§ Your assignment
Look through the material beneath and copy each line with the word "регистрации".

§ Data to process

----

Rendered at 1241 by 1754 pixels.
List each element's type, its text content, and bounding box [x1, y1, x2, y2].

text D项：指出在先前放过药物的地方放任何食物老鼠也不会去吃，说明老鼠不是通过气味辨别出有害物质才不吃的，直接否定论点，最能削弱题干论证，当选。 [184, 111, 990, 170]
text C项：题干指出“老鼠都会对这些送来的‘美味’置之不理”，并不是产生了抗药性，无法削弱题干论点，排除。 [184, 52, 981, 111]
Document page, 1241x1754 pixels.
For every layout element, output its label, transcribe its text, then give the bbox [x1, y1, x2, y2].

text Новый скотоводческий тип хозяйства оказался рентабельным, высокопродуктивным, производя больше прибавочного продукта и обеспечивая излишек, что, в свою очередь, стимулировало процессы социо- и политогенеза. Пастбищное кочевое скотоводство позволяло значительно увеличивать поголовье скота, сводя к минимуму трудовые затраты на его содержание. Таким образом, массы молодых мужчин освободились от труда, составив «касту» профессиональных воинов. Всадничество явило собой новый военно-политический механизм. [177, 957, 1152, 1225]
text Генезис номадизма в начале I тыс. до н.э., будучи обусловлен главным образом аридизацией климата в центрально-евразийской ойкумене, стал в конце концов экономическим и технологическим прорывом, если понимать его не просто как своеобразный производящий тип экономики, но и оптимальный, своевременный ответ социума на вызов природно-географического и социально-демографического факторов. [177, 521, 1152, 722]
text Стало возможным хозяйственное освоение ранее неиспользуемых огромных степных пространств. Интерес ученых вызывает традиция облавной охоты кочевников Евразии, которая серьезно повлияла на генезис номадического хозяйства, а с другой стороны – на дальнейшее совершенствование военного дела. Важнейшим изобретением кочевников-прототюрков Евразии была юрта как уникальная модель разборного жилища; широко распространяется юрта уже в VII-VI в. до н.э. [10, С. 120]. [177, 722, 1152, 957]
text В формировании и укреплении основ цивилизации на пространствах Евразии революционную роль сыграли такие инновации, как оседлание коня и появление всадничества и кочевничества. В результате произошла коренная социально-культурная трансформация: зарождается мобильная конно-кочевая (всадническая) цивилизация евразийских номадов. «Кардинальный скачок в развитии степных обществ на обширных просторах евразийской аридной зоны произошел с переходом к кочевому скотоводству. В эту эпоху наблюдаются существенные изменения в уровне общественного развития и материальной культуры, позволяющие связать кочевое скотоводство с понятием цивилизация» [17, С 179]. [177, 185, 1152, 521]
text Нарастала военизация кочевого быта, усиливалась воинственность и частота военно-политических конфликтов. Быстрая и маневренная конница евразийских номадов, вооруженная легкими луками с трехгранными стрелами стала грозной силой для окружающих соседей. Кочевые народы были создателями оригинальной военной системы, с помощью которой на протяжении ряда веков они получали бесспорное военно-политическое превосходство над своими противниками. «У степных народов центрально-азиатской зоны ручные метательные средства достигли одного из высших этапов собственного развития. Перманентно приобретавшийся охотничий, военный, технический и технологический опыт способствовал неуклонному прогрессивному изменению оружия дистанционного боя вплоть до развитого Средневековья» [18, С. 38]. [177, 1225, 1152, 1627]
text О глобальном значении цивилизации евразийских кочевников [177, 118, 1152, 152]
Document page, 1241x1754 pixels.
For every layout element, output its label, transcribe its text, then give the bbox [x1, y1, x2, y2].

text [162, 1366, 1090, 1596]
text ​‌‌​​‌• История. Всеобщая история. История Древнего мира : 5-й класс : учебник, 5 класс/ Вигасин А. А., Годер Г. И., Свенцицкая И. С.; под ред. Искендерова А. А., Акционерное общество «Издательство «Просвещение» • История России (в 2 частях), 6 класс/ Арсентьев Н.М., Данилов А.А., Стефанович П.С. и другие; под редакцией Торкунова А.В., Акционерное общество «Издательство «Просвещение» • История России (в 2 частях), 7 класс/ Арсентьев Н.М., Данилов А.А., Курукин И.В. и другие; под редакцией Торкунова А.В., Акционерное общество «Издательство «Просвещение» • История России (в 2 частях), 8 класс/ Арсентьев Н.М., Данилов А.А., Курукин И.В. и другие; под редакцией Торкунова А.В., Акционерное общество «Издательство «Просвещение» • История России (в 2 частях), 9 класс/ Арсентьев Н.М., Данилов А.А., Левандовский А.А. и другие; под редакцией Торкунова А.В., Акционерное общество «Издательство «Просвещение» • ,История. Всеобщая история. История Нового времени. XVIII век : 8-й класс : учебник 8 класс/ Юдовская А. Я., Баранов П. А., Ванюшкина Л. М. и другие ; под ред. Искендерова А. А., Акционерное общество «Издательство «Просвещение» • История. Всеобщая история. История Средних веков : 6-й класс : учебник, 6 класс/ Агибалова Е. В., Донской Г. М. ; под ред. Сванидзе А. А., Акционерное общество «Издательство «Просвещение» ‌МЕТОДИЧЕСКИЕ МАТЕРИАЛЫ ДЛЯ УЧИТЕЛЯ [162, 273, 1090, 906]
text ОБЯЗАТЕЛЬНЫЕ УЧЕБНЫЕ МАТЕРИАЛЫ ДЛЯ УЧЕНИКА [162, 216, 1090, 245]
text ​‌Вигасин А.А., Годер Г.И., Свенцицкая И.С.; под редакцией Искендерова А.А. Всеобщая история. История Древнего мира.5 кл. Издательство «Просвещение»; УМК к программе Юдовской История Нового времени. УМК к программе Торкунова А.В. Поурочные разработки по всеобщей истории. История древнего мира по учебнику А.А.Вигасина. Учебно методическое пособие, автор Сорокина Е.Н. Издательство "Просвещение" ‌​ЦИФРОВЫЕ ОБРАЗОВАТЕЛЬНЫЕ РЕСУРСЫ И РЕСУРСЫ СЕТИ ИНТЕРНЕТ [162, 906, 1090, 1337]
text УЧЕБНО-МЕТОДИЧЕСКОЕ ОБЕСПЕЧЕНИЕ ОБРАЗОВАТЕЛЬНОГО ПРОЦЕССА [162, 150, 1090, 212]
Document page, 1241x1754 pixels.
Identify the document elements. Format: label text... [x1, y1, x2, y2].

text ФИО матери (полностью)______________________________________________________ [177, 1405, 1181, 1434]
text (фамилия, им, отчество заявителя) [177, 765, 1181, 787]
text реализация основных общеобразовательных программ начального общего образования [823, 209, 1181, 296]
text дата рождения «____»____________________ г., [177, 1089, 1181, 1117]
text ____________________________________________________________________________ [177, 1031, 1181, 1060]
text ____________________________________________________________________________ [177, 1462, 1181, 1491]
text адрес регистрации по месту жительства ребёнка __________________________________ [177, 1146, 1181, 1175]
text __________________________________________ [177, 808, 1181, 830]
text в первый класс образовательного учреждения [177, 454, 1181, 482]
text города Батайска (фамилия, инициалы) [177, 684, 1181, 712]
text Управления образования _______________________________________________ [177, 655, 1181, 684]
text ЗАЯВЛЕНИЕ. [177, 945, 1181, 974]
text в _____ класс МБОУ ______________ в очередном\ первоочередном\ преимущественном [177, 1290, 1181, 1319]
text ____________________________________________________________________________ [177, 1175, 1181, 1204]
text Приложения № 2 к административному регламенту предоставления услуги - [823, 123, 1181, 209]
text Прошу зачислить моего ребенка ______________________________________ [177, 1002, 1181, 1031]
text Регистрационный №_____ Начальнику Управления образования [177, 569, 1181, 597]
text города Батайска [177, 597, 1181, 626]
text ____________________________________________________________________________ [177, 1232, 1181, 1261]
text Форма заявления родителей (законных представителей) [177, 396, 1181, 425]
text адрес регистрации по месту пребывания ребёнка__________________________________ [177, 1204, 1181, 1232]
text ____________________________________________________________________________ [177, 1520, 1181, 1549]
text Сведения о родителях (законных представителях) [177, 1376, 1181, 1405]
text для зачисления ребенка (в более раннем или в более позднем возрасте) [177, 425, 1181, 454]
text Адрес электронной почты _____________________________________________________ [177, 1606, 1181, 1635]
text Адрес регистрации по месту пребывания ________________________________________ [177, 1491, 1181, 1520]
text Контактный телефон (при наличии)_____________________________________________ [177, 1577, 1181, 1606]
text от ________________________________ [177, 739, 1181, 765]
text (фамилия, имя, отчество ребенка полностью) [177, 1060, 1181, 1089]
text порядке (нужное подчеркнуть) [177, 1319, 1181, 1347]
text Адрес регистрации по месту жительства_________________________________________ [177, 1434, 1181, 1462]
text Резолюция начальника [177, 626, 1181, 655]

----

§ Reply
text адрес регистрации по месту жительства ребёнка __________________________________ [177, 1146, 1181, 1175]
text адрес регистрации по месту пребывания ребёнка__________________________________ [177, 1204, 1181, 1232]
text Адрес регистрации по месту пребывания ________________________________________ [177, 1491, 1181, 1520]
text Адрес регистрации по месту жительства_________________________________________ [177, 1434, 1181, 1462]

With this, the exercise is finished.